▶ _Requirement_
Write out exactly the lines of the entries below from the one holding "INKUBATOR PRODUKSI YOGURT" to the one holding "Jalan Raya Puspiptek, Setu, Tangerang", inclusive, and leave out all other lines.
-- Input material follows --
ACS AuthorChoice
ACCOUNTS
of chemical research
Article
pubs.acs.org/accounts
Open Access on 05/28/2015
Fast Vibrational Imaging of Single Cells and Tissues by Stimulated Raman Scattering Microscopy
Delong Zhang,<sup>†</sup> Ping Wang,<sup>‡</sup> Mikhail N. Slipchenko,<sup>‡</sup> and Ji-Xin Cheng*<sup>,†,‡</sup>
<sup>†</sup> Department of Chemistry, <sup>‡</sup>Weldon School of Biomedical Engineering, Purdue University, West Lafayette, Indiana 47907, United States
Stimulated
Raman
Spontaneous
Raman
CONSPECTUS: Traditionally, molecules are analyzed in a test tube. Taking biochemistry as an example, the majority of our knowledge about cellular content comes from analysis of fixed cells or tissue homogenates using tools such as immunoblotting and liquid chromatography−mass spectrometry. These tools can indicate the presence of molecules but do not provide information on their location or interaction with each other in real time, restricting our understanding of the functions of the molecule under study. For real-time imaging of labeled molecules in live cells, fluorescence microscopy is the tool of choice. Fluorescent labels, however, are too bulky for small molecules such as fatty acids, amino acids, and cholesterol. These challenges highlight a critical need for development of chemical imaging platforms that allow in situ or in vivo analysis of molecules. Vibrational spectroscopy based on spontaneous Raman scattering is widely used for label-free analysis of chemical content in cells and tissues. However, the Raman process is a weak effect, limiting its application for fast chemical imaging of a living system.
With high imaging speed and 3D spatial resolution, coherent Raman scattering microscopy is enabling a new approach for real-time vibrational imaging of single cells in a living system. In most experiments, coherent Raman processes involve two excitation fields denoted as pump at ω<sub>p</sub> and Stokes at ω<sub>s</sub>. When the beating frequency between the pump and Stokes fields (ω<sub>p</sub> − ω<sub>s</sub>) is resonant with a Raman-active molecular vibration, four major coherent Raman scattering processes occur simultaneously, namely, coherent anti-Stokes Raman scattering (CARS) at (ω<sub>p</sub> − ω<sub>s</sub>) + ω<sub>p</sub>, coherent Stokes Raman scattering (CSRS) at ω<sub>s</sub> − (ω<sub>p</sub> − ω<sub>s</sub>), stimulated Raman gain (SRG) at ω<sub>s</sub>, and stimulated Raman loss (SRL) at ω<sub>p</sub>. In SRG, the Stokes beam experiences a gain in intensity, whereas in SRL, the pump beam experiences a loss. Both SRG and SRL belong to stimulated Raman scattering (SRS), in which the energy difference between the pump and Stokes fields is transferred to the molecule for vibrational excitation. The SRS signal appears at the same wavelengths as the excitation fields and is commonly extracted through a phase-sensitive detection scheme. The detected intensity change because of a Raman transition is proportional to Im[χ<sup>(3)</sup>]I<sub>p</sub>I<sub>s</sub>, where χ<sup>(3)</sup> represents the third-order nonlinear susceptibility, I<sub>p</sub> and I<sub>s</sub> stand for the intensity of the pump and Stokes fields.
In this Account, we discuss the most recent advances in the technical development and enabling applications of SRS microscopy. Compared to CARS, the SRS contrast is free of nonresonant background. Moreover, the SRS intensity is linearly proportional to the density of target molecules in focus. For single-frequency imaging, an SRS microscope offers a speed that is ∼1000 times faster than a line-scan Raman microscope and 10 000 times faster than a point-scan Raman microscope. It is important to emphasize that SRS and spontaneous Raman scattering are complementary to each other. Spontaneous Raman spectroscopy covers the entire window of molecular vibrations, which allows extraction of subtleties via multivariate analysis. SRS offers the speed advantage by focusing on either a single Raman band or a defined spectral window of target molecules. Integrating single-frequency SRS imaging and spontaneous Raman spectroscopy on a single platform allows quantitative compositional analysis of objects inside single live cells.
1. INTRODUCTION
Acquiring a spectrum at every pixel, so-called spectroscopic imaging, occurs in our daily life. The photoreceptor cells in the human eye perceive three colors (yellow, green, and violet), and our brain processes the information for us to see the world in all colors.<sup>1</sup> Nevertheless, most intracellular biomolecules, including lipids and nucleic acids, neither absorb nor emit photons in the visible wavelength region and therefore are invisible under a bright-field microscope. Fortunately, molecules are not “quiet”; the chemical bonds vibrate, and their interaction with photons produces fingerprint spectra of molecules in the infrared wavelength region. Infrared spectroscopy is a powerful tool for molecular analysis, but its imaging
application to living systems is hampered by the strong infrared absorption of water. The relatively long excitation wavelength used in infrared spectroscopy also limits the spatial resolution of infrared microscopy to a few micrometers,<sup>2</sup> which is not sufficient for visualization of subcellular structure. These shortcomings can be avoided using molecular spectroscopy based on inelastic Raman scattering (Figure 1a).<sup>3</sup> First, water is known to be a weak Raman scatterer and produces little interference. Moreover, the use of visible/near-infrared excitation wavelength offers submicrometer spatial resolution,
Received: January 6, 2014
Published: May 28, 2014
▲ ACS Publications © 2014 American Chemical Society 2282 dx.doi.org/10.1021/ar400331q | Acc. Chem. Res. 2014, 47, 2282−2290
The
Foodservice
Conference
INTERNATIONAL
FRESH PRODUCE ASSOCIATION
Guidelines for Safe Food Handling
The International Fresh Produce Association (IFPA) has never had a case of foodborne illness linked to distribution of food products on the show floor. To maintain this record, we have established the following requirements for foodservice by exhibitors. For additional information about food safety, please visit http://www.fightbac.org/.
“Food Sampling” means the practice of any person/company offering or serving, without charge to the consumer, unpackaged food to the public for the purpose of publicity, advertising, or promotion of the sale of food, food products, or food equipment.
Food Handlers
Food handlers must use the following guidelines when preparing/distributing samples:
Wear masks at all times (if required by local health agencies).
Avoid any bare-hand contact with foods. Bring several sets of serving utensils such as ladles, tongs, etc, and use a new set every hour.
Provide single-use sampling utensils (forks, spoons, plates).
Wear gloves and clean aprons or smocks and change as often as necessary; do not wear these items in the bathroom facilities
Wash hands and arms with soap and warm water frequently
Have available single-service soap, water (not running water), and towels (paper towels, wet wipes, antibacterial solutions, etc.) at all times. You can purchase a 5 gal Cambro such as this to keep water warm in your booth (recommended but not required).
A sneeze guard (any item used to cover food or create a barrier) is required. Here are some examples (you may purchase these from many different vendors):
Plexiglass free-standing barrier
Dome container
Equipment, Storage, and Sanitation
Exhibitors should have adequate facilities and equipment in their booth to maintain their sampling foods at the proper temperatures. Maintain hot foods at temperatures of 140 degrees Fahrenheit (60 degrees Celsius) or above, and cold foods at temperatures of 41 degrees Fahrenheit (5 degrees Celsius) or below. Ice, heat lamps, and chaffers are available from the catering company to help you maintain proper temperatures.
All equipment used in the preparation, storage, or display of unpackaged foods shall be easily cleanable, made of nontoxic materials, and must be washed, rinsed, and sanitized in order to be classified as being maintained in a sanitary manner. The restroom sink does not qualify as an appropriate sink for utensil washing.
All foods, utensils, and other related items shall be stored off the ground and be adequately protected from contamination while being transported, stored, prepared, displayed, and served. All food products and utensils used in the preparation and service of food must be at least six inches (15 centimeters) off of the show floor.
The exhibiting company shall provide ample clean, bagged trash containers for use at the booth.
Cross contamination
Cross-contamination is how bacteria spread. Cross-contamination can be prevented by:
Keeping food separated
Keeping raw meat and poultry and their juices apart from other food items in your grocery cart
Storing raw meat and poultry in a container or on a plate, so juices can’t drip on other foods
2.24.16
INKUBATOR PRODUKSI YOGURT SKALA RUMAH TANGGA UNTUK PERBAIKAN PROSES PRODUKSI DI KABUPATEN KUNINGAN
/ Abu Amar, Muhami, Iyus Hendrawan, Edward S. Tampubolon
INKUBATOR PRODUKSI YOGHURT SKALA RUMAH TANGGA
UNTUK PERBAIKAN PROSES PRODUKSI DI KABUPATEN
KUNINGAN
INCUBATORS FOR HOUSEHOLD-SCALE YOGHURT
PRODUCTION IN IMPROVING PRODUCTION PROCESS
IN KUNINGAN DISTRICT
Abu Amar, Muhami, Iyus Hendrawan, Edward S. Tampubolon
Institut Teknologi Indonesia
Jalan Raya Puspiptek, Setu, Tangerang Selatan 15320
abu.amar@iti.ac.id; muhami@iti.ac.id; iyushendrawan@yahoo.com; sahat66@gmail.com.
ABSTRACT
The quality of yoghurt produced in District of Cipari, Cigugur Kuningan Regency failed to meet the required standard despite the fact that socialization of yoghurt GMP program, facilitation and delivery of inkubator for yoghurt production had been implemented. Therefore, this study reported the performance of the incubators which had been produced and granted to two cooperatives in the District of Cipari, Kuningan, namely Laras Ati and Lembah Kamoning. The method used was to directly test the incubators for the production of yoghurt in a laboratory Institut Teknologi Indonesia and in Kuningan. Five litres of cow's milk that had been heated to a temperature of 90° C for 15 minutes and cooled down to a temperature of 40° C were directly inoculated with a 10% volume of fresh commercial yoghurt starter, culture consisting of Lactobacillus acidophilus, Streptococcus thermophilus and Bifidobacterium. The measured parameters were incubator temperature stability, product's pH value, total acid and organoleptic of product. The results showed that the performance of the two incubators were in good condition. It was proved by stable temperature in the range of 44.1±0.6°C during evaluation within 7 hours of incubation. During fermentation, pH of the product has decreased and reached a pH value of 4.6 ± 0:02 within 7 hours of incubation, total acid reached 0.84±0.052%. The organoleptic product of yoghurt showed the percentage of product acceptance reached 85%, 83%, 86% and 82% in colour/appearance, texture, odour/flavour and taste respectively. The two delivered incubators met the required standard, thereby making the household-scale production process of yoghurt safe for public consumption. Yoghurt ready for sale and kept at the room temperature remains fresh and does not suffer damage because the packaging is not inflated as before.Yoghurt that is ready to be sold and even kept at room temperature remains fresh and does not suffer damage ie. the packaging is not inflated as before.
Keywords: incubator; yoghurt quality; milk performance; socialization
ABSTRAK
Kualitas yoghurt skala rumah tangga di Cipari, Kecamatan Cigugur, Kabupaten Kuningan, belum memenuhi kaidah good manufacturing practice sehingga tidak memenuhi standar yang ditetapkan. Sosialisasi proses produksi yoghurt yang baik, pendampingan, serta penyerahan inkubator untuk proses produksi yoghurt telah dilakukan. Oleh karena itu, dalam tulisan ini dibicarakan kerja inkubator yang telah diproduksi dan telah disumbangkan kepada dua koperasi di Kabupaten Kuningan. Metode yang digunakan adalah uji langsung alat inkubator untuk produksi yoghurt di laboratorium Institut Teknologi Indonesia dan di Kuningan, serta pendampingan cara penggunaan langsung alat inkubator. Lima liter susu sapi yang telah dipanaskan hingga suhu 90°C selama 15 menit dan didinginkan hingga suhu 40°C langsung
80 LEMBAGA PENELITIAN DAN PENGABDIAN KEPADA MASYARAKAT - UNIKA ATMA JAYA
-- Input material concluded --
▶ _Response to this exercise_
INKUBATOR PRODUKSI YOGURT SKALA RUMAH TANGGA UNTUK PERBAIKAN PROSES PRODUKSI DI KABUPATEN KUNINGAN
/ Abu Amar, Muhami, Iyus Hendrawan, Edward S. Tampubolon
INKUBATOR PRODUKSI YOGHURT SKALA RUMAH TANGGA
UNTUK PERBAIKAN PROSES PRODUKSI DI KABUPATEN
KUNINGAN
INCUBATORS FOR HOUSEHOLD-SCALE YOGHURT
PRODUCTION IN IMPROVING PRODUCTION PROCESS
IN KUNINGAN DISTRICT
Abu Amar, Muhami, Iyus Hendrawan, Edward S. Tampubolon
Institut Teknologi Indonesia
Jalan Raya Puspiptek, Setu, Tangerang Selatan 15320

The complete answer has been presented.